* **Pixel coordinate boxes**
#####

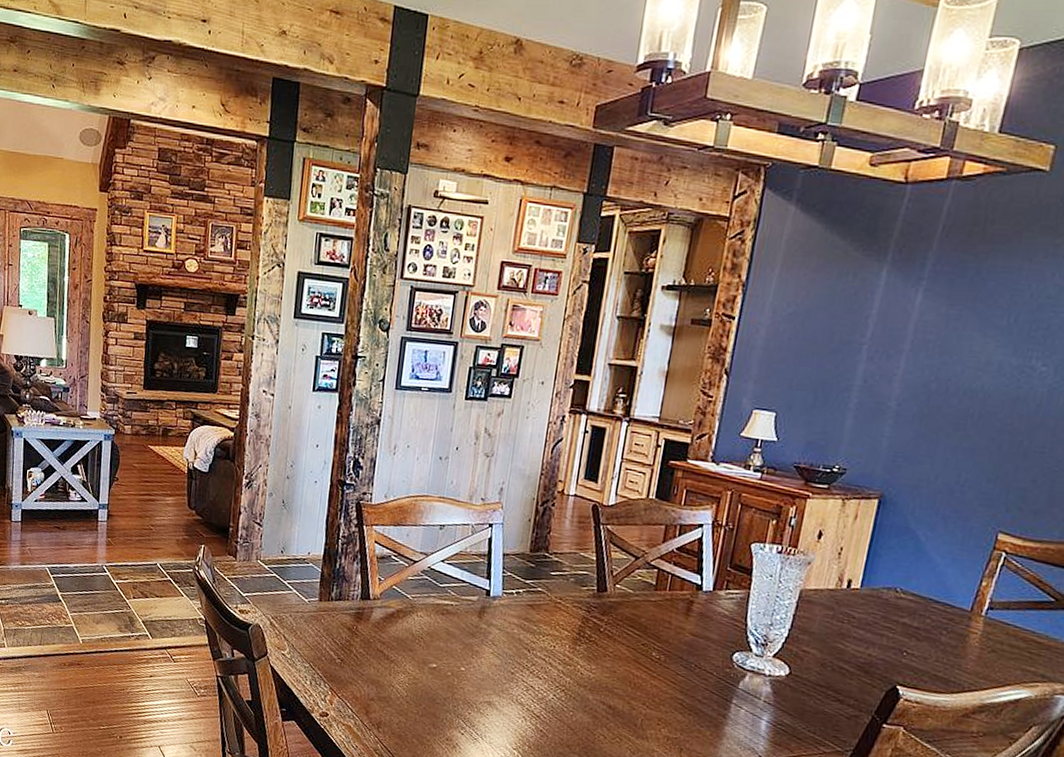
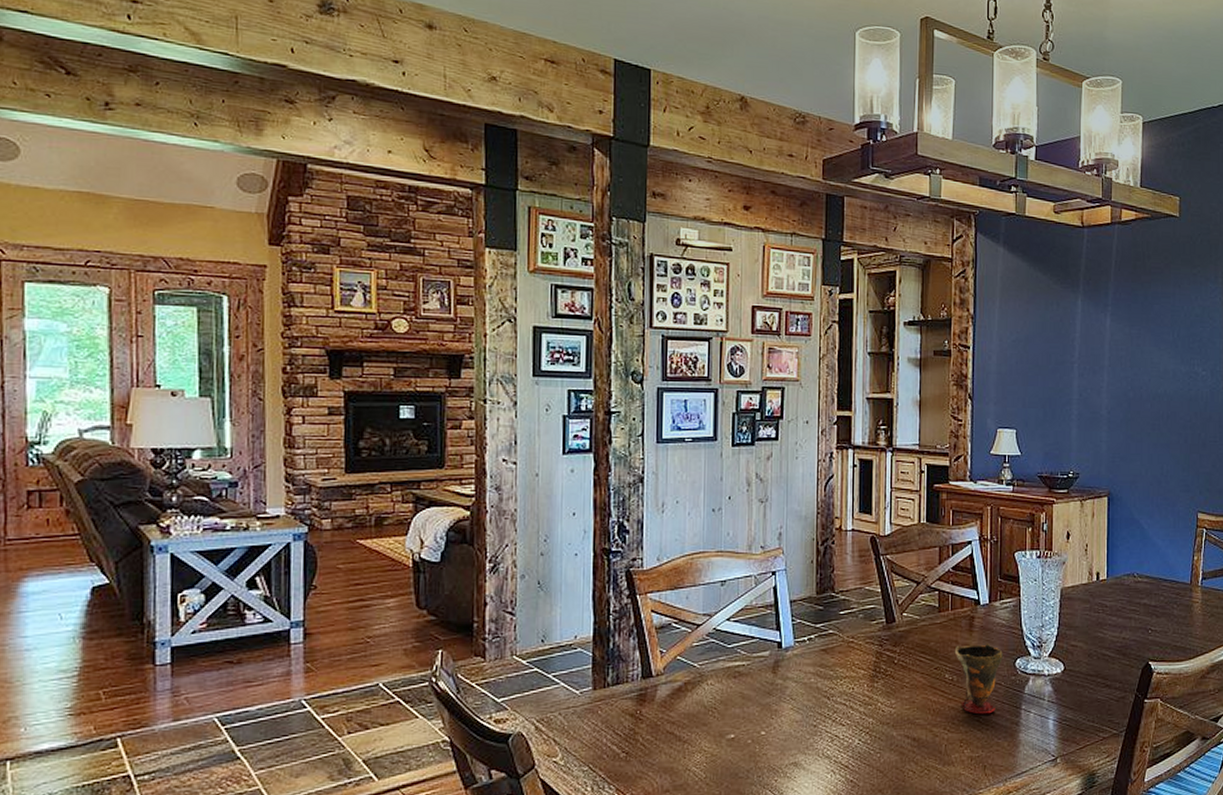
cup: none [665,626,720,700] -> present [954,642,1003,715]

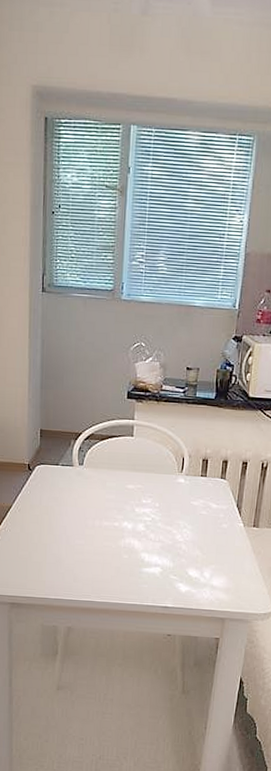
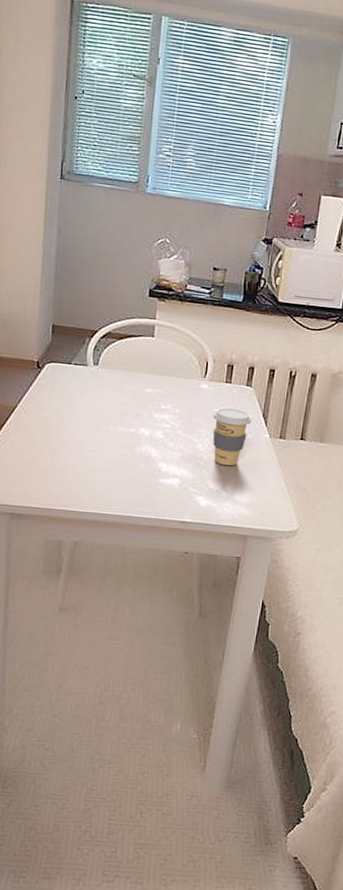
coffee cup: none [190,500,227,555] -> present [213,407,252,466]

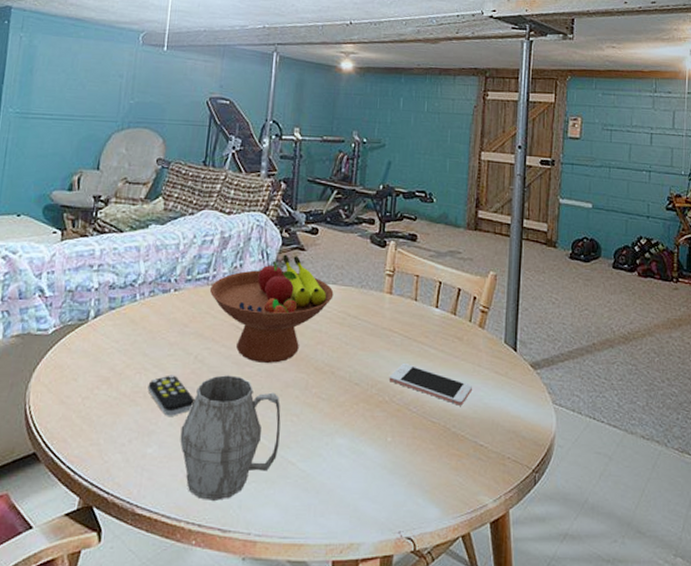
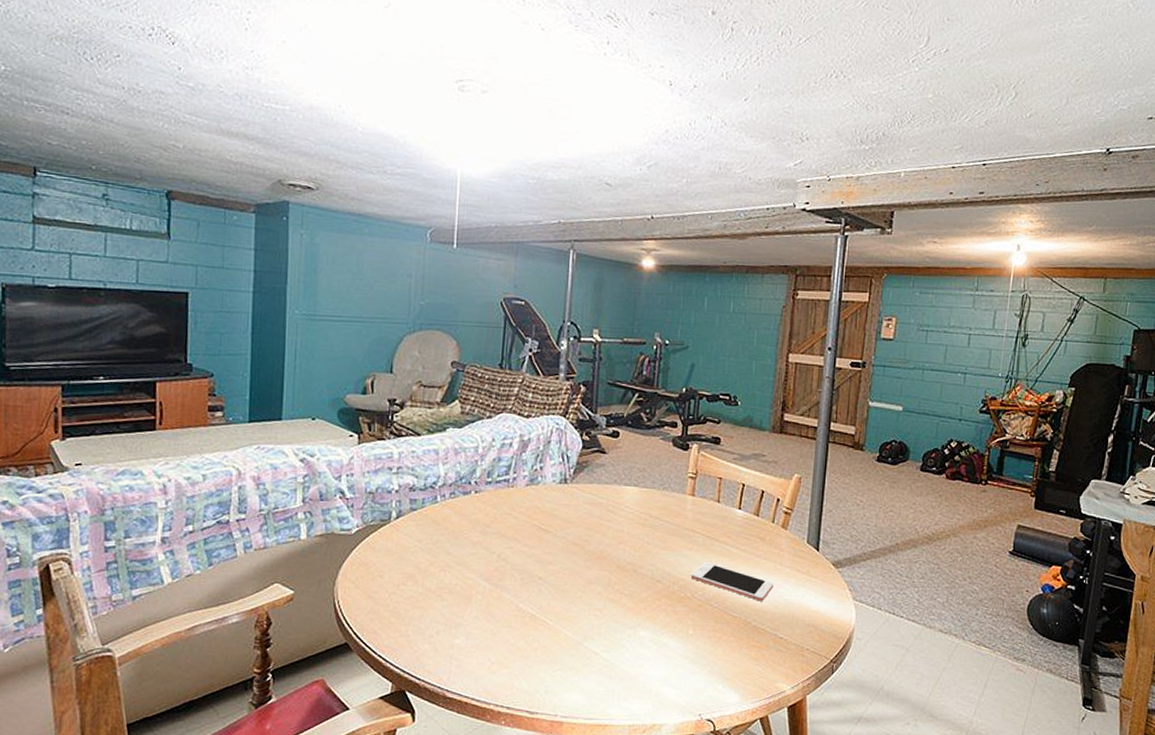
remote control: present [148,375,195,416] -> none [453,572,499,610]
mug: present [180,375,281,501] -> none [486,573,584,686]
fruit bowl: present [209,254,334,363] -> none [510,457,636,561]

#####

* **Problem statement**
The lines to reproduce run from the one that contains "mug: present [180,375,281,501]" through the last line above; copy them exactly.

* **Answer to this exercise**
mug: present [180,375,281,501] -> none [486,573,584,686]
fruit bowl: present [209,254,334,363] -> none [510,457,636,561]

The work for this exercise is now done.